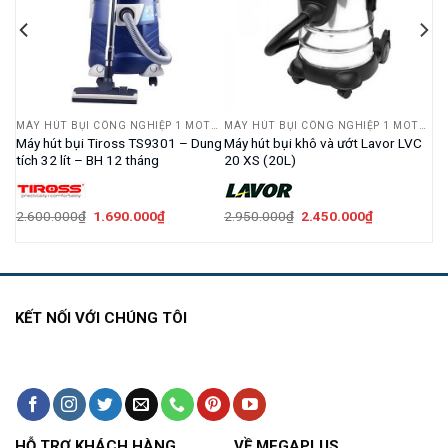
MÁY HÚT BỤI CÔNG NGHIỆP 1 MOTOR
MÁY HÚT BỤI CÔNG NGHIỆP 1 MOTOR
MÁY HÚT BỤI CÔNG NGHIỆP 1 MOTOR
Máy hút bụi Tiross TS9301 – Dung
Máy hút bụi khô và ướt Lavor LVC
tích 32 lít – BH 12 tháng
20 XS (20L)
Giá
Giá
Giá
Giá
2.600.000
₫
1.690.000
₫
2.950.000
₫
2.450.000
₫
gốc
hiện
gốc
hiện
là:
tại
là:
tại
2.600.000₫.
là:
2.950.000₫.
là:
000₫.
1.690.000₫.
2.450.000₫.
KẾT NỐI VỚI CHÚNG TÔI
HỖ TRỢ KHÁCH HÀNG
VỀ MEGAPLUS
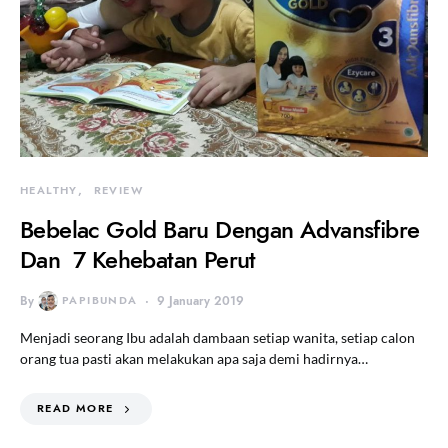
HEALTHY
REVIEW
Bebelac Gold Baru Dengan Advansfibre
Dan 7 Kehebatan Perut
By
PAPIBUNDA
9 January 2019
Menjadi seorang Ibu adalah dambaan setiap wanita, setiap calon
orang tua pasti akan melakukan apa saja demi hadirnya…
READ MORE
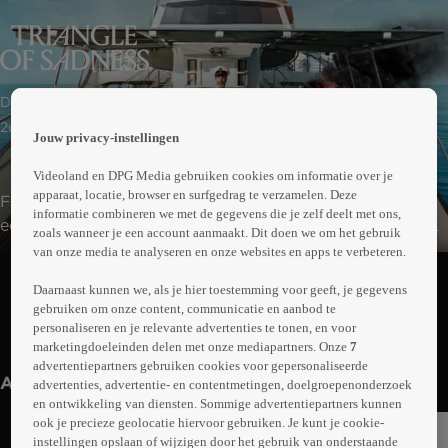
 the
Drama | Komedie
h page
 main
2uur21min
Jouw privacy-instellingen
nt
 the
Videoland en DPG Media gebruiken cookies om informatie over je
ibility
apparaat, locatie, browser en surfgedrag te verzamelen. Deze
Fotomodellen Carl en Yaya worden uitgenodigd voor
ment
informatie combineren we met de gegevens die je zelf deelt met ons,
een luxe cruise met aan boord een bont gezelschap aan
zoals wanneer je een account aanmaakt. Dit doen we om het gebruik
rijke passagiers. In eerste instantie oogt alles als de
van onze media te analyseren en onze websites en apps te verbeteren.
Abonneren op Videoland
perfecte Instagram-post, maar er is een hevige storm op
Daarnaast kunnen we, als je hier toestemming voor geeft, je gegevens
komst. De cruise eindigt catastrofaal en het koppel
gebruiken om onze content, communicatie en aanbod te
strandt met de groep miljardairs en een schoonmaakster
personaliseren en je relevante advertenties te tonen, en voor
Meer
op een onbewoond eiland. In een strijd om te overleven
marketingdoeleinden delen met onze mediapartners. Onze
7
info
advertentiepartners gebruiken cookies voor gepersonaliseerde
wordt de hiërarchie volledig op zijn kop gezet.
Anderen kijken ook
advertenties, advertentie- en contentmetingen, doelgroepenonderzoek
en ontwikkeling van diensten. Sommige advertentiepartners kunnen
ook je precieze geolocatie hiervoor gebruiken. Je kunt je cookie-
instellingen opslaan of wijzigen door het gebruik van onderstaande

————

**WHAT YOU ARE ASKED TO DO:**
Copy out all the data above exactly, pictures excluded.

**RESULT OF THIS EXERCISE:**
MÁY HÚT BỤI CÔNG NGHIỆP 1 MOTOR
MÁY HÚT BỤI CÔNG NGHIỆP 1 MOTOR
MÁY HÚT BỤI CÔNG NGHIỆP 1 MOTOR
Máy hút bụi Tiross TS9301 – Dung
Máy hút bụi khô và ướt Lavor LVC
tích 32 lít – BH 12 tháng
20 XS (20L)
Giá
Giá
Giá
Giá
2.600.000
₫
1.690.000
₫
2.950.000
₫
2.450.000
₫
gốc
hiện
gốc
hiện
là:
tại
là:
tại
2.600.000₫.
là:
2.950.000₫.
là:
000₫.
1.690.000₫.
2.450.000₫.
KẾT NỐI VỚI CHÚNG TÔI
HỖ TRỢ KHÁCH HÀNG
VỀ MEGAPLUS
HEALTHY
REVIEW
Bebelac Gold Baru Dengan Advansfibre
Dan 7 Kehebatan Perut
By
PAPIBUNDA
9 January 2019
Menjadi seorang Ibu adalah dambaan setiap wanita, setiap calon
orang tua pasti akan melakukan apa saja demi hadirnya…
READ MORE
 the
Drama | Komedie
h page
 main
2uur21min
Jouw privacy-instellingen
nt
 the
Videoland en DPG Media gebruiken cookies om informatie over je
ibility
apparaat, locatie, browser en surfgedrag te verzamelen. Deze
Fotomodellen Carl en Yaya worden uitgenodigd voor
ment
informatie combineren we met de gegevens die je zelf deelt met ons,
een luxe cruise met aan boord een bont gezelschap aan
zoals wanneer je een account aanmaakt. Dit doen we om het gebruik
rijke passagiers. In eerste instantie oogt alles als de
van onze media te analyseren en onze websites en apps te verbeteren.
Abonneren op Videoland
perfecte Instagram-post, maar er is een hevige storm op
Daarnaast kunnen we, als je hier toestemming voor geeft, je gegevens
komst. De cruise eindigt catastrofaal en het koppel
gebruiken om onze content, communicatie en aanbod te
strandt met de groep miljardairs en een schoonmaakster
personaliseren en je relevante advertenties te tonen, en voor
Meer
op een onbewoond eiland. In een strijd om te overleven
marketingdoeleinden delen met onze mediapartners. Onze
7
info
advertentiepartners gebruiken cookies voor gepersonaliseerde
wordt de hiërarchie volledig op zijn kop gezet.
Anderen kijken ook
advertenties, advertentie- en contentmetingen, doelgroepenonderzoek
en ontwikkeling van diensten. Sommige advertentiepartners kunnen
ook je precieze geolocatie hiervoor gebruiken. Je kunt je cookie-
instellingen opslaan of wijzigen door het gebruik van onderstaande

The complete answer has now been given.